■ Directive ■
Rewrite everything in the listing from the line containing "What are all" down to the line containing "Are the bars horizontal?", replacing "legend" with "key" and keeping everything else the same. Leave the pictures out.
++++ Task data
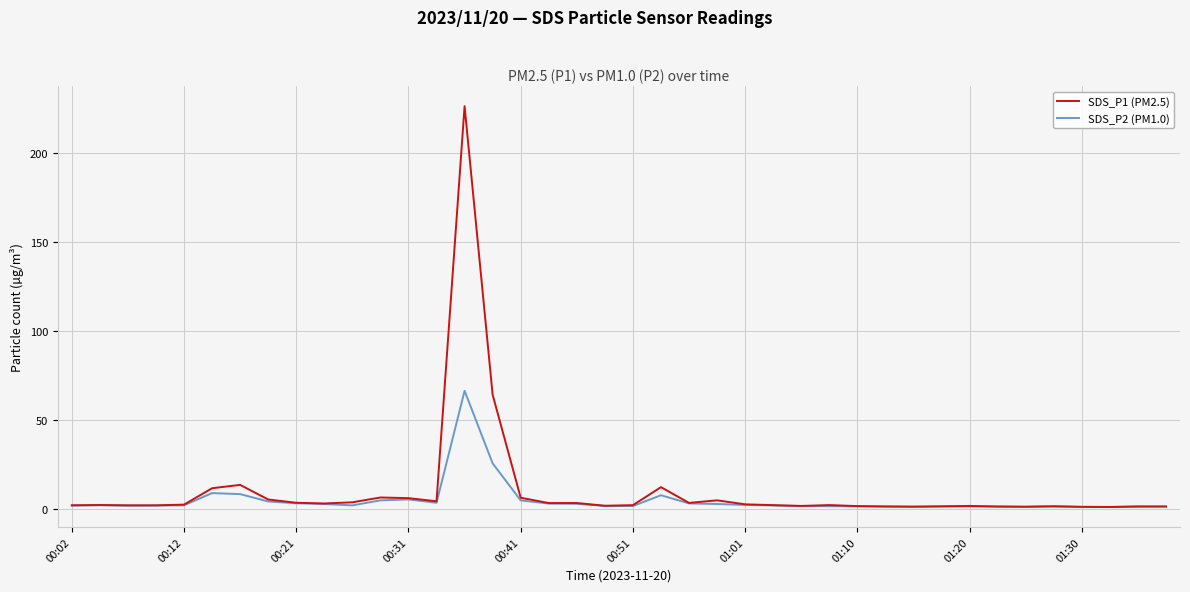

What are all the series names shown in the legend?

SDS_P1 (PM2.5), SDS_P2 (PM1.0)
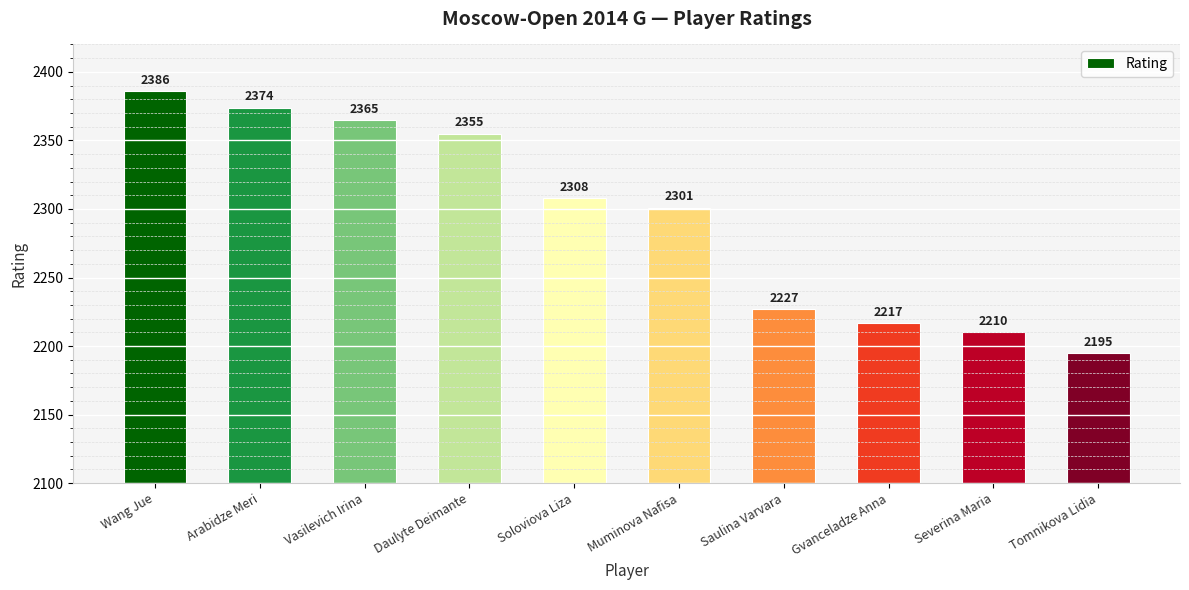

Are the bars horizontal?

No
++++++++
++++ Task data
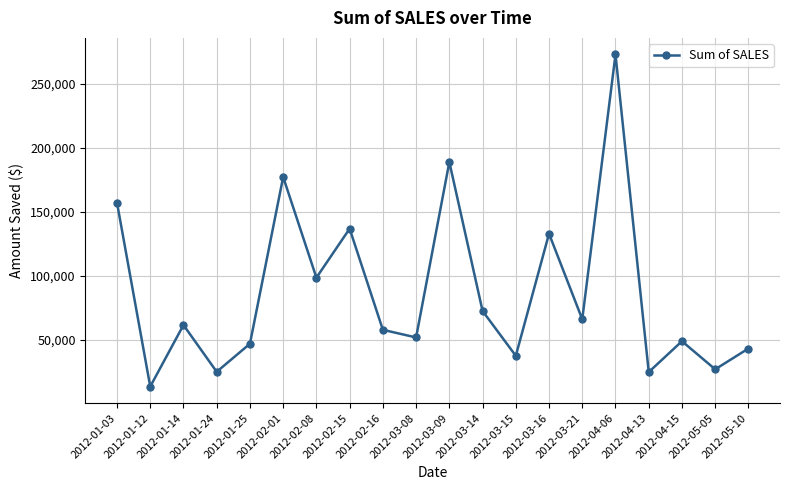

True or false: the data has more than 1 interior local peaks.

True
++++++++
■ Solution to this exercise ■
What are all the series names shown in the key?

SDS_P1 (PM2.5), SDS_P2 (PM1.0)

Are the bars horizontal?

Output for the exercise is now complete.